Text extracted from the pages
++++++

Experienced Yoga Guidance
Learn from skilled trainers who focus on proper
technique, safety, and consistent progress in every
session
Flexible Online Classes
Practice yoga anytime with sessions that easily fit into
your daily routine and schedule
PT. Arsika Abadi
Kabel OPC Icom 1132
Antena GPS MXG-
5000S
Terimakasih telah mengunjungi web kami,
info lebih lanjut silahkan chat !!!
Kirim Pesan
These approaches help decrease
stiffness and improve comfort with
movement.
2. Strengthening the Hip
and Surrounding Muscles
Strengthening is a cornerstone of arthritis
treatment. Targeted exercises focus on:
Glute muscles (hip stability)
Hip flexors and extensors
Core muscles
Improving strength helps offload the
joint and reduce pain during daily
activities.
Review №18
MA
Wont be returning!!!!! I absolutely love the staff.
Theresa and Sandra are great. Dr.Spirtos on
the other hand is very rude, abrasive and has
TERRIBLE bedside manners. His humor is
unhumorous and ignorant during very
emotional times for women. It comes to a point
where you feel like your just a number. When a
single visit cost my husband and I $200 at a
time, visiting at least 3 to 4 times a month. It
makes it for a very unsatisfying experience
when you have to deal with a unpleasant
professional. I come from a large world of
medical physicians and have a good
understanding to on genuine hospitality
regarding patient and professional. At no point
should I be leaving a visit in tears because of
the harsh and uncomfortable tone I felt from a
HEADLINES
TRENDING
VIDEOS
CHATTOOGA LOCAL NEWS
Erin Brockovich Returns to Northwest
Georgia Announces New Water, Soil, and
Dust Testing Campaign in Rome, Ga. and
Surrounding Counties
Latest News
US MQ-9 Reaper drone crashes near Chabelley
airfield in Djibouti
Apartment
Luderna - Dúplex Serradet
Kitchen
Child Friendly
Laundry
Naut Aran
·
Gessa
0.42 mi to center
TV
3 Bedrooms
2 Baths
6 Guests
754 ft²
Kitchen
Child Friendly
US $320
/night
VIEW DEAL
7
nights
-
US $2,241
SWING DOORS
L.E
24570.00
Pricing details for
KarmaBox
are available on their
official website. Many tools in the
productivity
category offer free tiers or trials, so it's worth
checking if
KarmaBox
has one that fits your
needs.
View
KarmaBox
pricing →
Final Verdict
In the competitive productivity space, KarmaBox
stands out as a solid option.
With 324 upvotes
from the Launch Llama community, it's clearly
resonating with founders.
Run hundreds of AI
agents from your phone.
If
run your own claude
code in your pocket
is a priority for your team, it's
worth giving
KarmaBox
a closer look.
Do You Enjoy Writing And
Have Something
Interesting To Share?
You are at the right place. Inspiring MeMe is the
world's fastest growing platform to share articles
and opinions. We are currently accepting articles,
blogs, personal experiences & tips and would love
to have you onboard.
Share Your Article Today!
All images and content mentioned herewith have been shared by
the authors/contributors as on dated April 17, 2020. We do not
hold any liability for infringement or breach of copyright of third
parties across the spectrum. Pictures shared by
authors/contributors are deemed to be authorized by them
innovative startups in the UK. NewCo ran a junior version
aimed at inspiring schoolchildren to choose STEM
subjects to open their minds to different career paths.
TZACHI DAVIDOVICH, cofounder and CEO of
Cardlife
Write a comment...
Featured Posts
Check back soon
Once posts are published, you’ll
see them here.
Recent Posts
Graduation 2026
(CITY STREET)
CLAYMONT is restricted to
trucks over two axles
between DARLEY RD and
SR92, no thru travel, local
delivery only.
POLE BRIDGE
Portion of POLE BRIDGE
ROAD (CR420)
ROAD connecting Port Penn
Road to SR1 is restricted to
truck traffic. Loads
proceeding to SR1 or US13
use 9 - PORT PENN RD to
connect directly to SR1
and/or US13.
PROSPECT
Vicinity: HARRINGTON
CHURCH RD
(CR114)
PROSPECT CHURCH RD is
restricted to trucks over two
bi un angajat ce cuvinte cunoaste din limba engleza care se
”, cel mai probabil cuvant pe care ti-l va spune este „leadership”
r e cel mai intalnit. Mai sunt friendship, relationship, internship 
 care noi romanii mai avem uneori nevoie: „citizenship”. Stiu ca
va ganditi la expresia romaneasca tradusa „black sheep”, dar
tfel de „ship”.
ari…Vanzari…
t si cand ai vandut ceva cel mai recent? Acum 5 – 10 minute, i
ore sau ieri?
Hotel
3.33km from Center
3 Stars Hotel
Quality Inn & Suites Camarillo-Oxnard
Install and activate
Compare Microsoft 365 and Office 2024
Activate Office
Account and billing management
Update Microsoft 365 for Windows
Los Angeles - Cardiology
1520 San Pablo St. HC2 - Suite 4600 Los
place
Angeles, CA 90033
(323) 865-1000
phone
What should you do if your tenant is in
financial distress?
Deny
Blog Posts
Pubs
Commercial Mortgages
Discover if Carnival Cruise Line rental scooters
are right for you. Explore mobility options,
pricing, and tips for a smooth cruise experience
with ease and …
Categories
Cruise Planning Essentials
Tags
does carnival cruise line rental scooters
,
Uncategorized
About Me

++++++

**Work item**: Reproduce the text extracted from the pages verbatim, starting at the first line of the entries and ending at the line that contains "info lebih lanjut silahkan chat !!!", with both of those lines included.

**Answer section**:
Experienced Yoga Guidance
Learn from skilled trainers who focus on proper
technique, safety, and consistent progress in every
session
Flexible Online Classes
Practice yoga anytime with sessions that easily fit into
your daily routine and schedule
PT. Arsika Abadi
Kabel OPC Icom 1132
Antena GPS MXG-
5000S
Terimakasih telah mengunjungi web kami,
info lebih lanjut silahkan chat !!!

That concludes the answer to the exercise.